We’ve seen it a million times: Children who are sad, scared, and anxious act angry and destructive because they simply don’t know what else to do. They are experiencing a lot of intense emotions, and they aren’t quite sure how to handle them. They want to be helped, but they have never learned the right way to ask. All they know is that they’re scared. Kids who have born into traumatic situations don’t always have the emotional regulation and coping skills needed to make healthy choices in stressful and uncertain times. They are attempting to process adult sized issues with child sized brains. It’s really not a fair fight.

Infants in healthy environments quickly learn that crying is an effective way to get their needs met. When they are in an unhealthy environment, they learn that crying does not get their needs met, and could actually be harmful, so they stop crying. Once they are in a healthy environment, they relearn the effectiveness of crying. Sometimes, their needs are never fully met until they are toddlers or even school age children. This process often begins in foster homes after they are removed from their unfulfilling home. Once that begins to happen, they often revert to where their development was initially stunted. That means crying, or somehow being disruptive, when they have unmet needs. Over time kids (hopefully) learn better communication skills and ways to more effectively get what they need.

That’s why family teachers, foster parents, and parents in general have such an important job.
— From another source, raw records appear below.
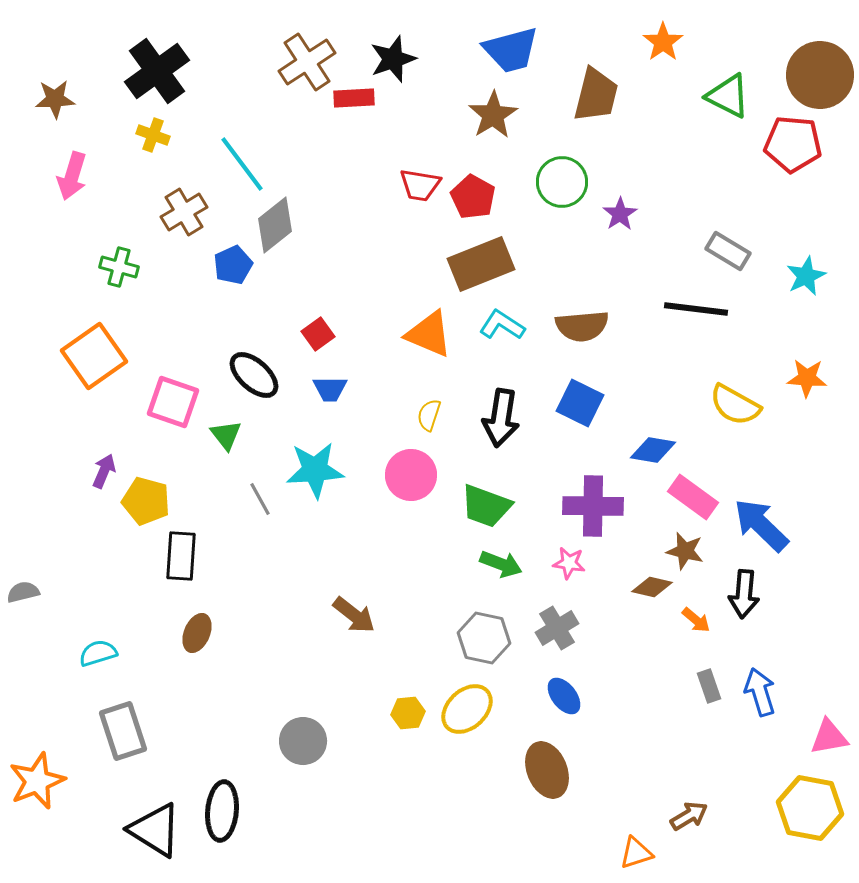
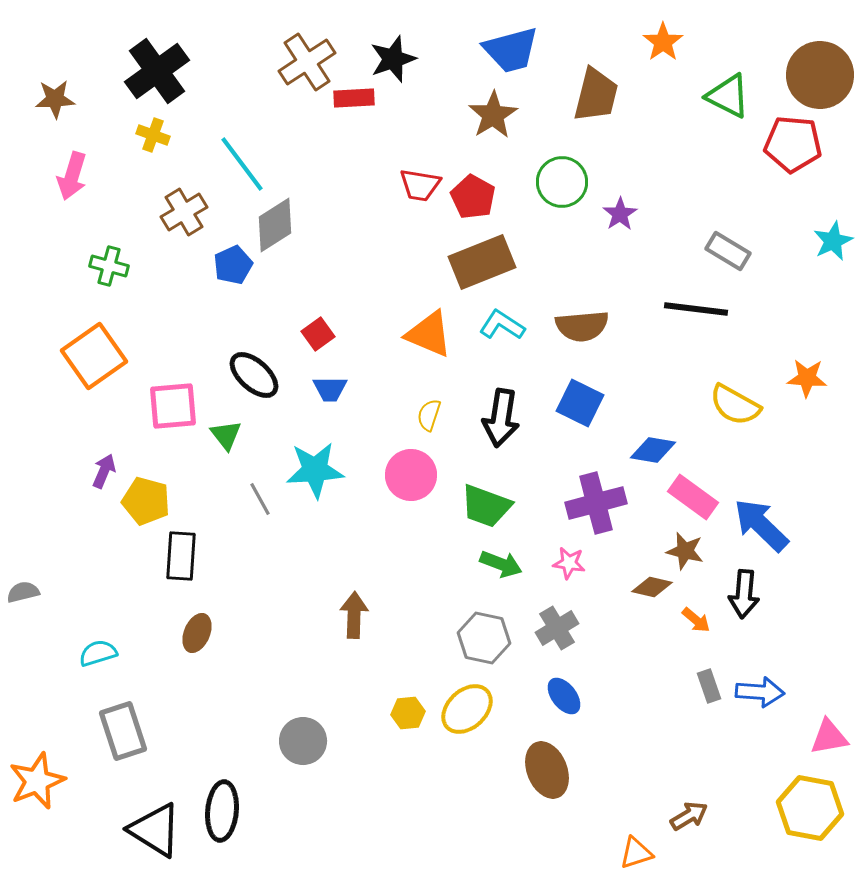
gray diamond at (275, 225): rotated 6 degrees clockwise
brown rectangle at (481, 264): moved 1 px right, 2 px up
green cross at (119, 267): moved 10 px left, 1 px up
cyan star at (806, 276): moved 27 px right, 35 px up
pink square at (173, 402): moved 4 px down; rotated 24 degrees counterclockwise
purple cross at (593, 506): moved 3 px right, 3 px up; rotated 16 degrees counterclockwise
brown arrow at (354, 615): rotated 126 degrees counterclockwise
blue arrow at (760, 692): rotated 111 degrees clockwise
Teaching social skills and coping mechanisms to kids doesn’t just help them to be successful at home and school. It gives them tools to use when they grow up and go out into a stressful world. Proverbs 22:6 says Train up a child in the way he should go, And when he is old he will not depart from it.  I just had a conversation with one of our boys about how sometimes we turn little issues into big issues because we’re trying to teach lessons about life that will help them when they grow up. Lessons that they probably should have learned already, but haven’t.

An incredibly effective way to teach these things to kids is through modeling. Kids are so often a mirror of what’s going on around them. If there’s arguing and yelling in their house, they are much more likely to argue and yell. If they’ve experienced sexual abuse, it’s much more likely that they will mirror that behavior with their peers. This is all they know, so they think it’s normal. They assume that’s how it’s supposed to be. That’s why the cycle of poverty and abuse is so strong. They don’t know any different. We get the chance to show our kids, maybe for the first time, how to interact respectfully with others and take care of themselves. As foster parents and family teachers our job isn’t just providing a home for children who need a safe place, it’s working to break the cycle of generational poverty and trauma that often leads to a child needing foster care.

Since I’m a non-confrontational person, I try to stay away from current event and political debates, but I have a hypothesis. What if rioting and unrest is the go-to for some people because as a child they were never taught coping skills to positively deal with negative emotions? Just like we see so often with our kids, these people are angry, anxious, fearful, and sad. Often rightly so. They want help and comfort, but they were never taught how to ask for help. So they act out. They respond with destructive behaviors, because they don’t know what else to do. They feel unheard and lost, so they make sure their voices can’t be ignored. I don’t have an answer for what’s happening now, but I believe that teaching social skills and coping mechanisms to kids can help future generations of adults better handle the inevitable hardships and negativity they will face.